• Objective: In the blog passage, which town did the writer take a bus to in order to join the immigrant rights rally?

I have found it very helpful to find space and time during the week to mediate, pray, and just to be. One way I do this is in daily chapel services, which I find very centering as I start or end my day with prayer in community, in the company of candles and icons. Another way is in spending time outdoors, which has always been my favorite place to find both God and myself. I am still finding it quite an adjustment to move from rural to city life, where there is so much noise and activity and people everywhere all the time. I am glad that just outside the house I am staying in, is a garden that is usually fairly quiet, where I can just sit and watch the bees in the flowers or draw.

This weekend, I visited the beach. I find the sea so calming and centering, so I spent some time reflecting and writing-- and just standing in the surf looking out to the endless horizon. I love the Loreena McKennitt song that says; "The pounding sea is calling me home; home to you." I feel like the sea represents, in some way, the infinite-- new possibilities, new horizons, endless life.
This is the chapel at EDS, where we hold Eucharist and morning and evening prayer. The daily offices held in community has been an amazing addition to my spiritual life...






Sunday, September 12, 2010

Protest as Worship

"For many of us, the walk from Selma to Montgomery was about protest and prayer. Legs are not lips and walking is not kneeling. And yet our legs uttered songs. Even without words, our march was worship. I felt my legs were praying." Abraham Heschel

This Sunday, I attended an immigrant rights rally. I rarely miss church for anything-- church is the place I recharge for the rest of the week, meet God in the sacraments, and renew my commitment to service. But for some reason when I got up this morning, I decided to board a bus up to Nashua, NH to join other immigrant rights activists in standing for human rights.

As we prayed for blessing on our work, as we stood on the street corner and chatted together, I realized that what I was doing was also an act of worship. I felt my commitment to God and God's work renewed as I stood with other people and with new friends. A small counter demonstration held a placard that said; "Deport Illegal Aliens." Aliens. But the immigrants who are my friends are not aliens. They are human beings, made in God's image. At the center of my life as an activist is seeing Christ in every human being--seeing the humanity of every person. So, while I did not partake of the Eucharist today, I did meet Christ in all the lovely people that welcomed me in their midst. It was an act of worship to stand with and for people who are marginalized in society and live out Jesus' command to "love one another."

Of course, I will be back in church next Sunday.



Sunday, September 5, 2010

A Tale of Three Churches

So, today, I decided to try to fit in three church visits in the same day. Ok, so I'm a nerdy seminary student! At any rate, I am so glad I went to each of them-- each had their own character and draw. One of the things I am loving about the Boston area is that I can access so many experiences. Walking to one church, I passed a beautiful chanted Ethiopian service, a prayer service starting at a beautiful masjid, and a lovely Buhhdist center that I would have walked into, but they were closed.

• Dataset extract:
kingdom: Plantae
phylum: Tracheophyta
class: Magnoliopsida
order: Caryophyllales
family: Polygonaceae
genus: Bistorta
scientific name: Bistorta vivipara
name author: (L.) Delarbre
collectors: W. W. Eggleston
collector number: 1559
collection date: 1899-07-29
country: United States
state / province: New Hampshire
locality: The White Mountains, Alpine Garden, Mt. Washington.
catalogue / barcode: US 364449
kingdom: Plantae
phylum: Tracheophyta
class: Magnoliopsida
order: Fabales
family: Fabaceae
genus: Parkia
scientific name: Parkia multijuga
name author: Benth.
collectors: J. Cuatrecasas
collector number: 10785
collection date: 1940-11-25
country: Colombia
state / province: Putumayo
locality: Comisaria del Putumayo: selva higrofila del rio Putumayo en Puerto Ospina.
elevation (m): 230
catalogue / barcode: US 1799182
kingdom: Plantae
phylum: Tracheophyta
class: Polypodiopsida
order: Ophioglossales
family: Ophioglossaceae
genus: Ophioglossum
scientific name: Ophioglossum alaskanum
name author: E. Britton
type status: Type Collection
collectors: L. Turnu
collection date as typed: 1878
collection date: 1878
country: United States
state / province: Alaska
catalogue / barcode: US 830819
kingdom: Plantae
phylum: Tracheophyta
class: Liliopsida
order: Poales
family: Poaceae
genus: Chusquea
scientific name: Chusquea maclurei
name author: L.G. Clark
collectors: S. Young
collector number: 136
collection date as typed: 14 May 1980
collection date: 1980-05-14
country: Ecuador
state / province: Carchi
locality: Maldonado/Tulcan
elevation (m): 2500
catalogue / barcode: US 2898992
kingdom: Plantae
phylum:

• Answer to this task: Nashua, NH